Now, as for Black Knight’s soundtrack, it takes that tonal enigma about fifteen steps further by simply banging way too hard. “Misty Lake” is pleasant enough, and a gorgeous acoustic cover of “It Doesn’t Matter” was recorded for it, but even quality stuff like “Knight of the Wind” is too much for this material.

It should’ve been made clear as day throughout the latter half of this overwhelmingly long post that I really don’t have much passion or affection for the vast majority of the Sonic franchise, as I only really hold three games dear to this day. Why is that? Am I a fraud? Am I not the fan I claim to be? Am I a maverick who does things his own way?

Perhaps, the answer is yes, yes, and yes, but for the most logical solution, we can’t focus on where this post ended up, but rather where it began—it all started with five-year-old me, playing video games with relatives he’d only get to see less and less often as the years went on. It was about emotion, intrigue, the times spent with family, and the connections I formed with the things I loved, and I really did feel a connection to the three games I talked about earlier. Sure, my love for them led me to act like I loved all the other games as they came out, and I could only play Sonic ’06 for a half hour before realizing it wasn’t the Sonic I knew, but at this point, I’m old enough to analyze the series more critically without losing that initial connection. It’s just that I don’t have to cringe at Dan Green’s delivery with these three games, nor do I have to sift through a convoluted mess of a plot looking for a sign of reason that simply isn’t there, and nor do I have to feel bothered or overstimulated by the metal-accompanied sword fights between two angry talking rodents.

No, my Definitive Childhood Sonic Trilogy isn’t perfect, but I don’t feel like I have to complain about them too much, either. If I can’t just relax and play the games from a franchise, and if I have to ramble on about how grungy, unfocused, and uninspired the later material has become over the years, then what’s the point?

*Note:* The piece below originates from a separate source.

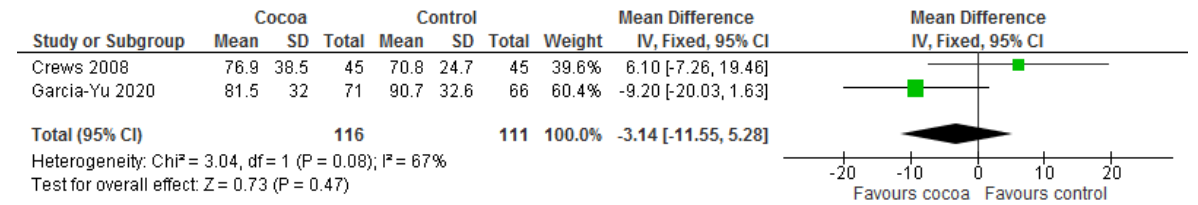
Figure 14. Forest plot of comparison: chocolate versus control, with the outcome - trail marking test (attention) (seconds).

So, yeah… at the end of the day, the answer is clear, which is that I’m not a Sonic fan. I used to be, but that’s long since passed. I’m a fan of quality entertainment, but not without the willingness to ignore inconsequential flaws if I can feel good and enjoy it. Hell, throughout the process of writing this, I’ve watched at least two longplays for GameCube games I used to play as a kid, and sure, many of them aren’t that great—a number of them are Super Mario games, and boy, do I have a lot to say about that series a couple posts from now—but that’s okay, because I formed similar emotional connections with them like the ones I formed with my Definitive Childhood Sonic Trilogy. Whether I’m watching longplays of these games or emulating them on Dolphin with an Xbox controller plugged in, it doesn’t matter as long as I can hear the sounds, listen to the music, watch the retro graphics, and control the low-poly characters because it all brings back feelings that would otherwise be long gone. In fact, between Smash Bros. 64, Dragon Ball Z: Budokai, and the smörgåsbord of obscure GameCube games me and my family used to play—from a Rugrats platforming adventure to a chaotic theme park management sim—I get the feeling this won’t be the last you’ll hear or see of them on this blog!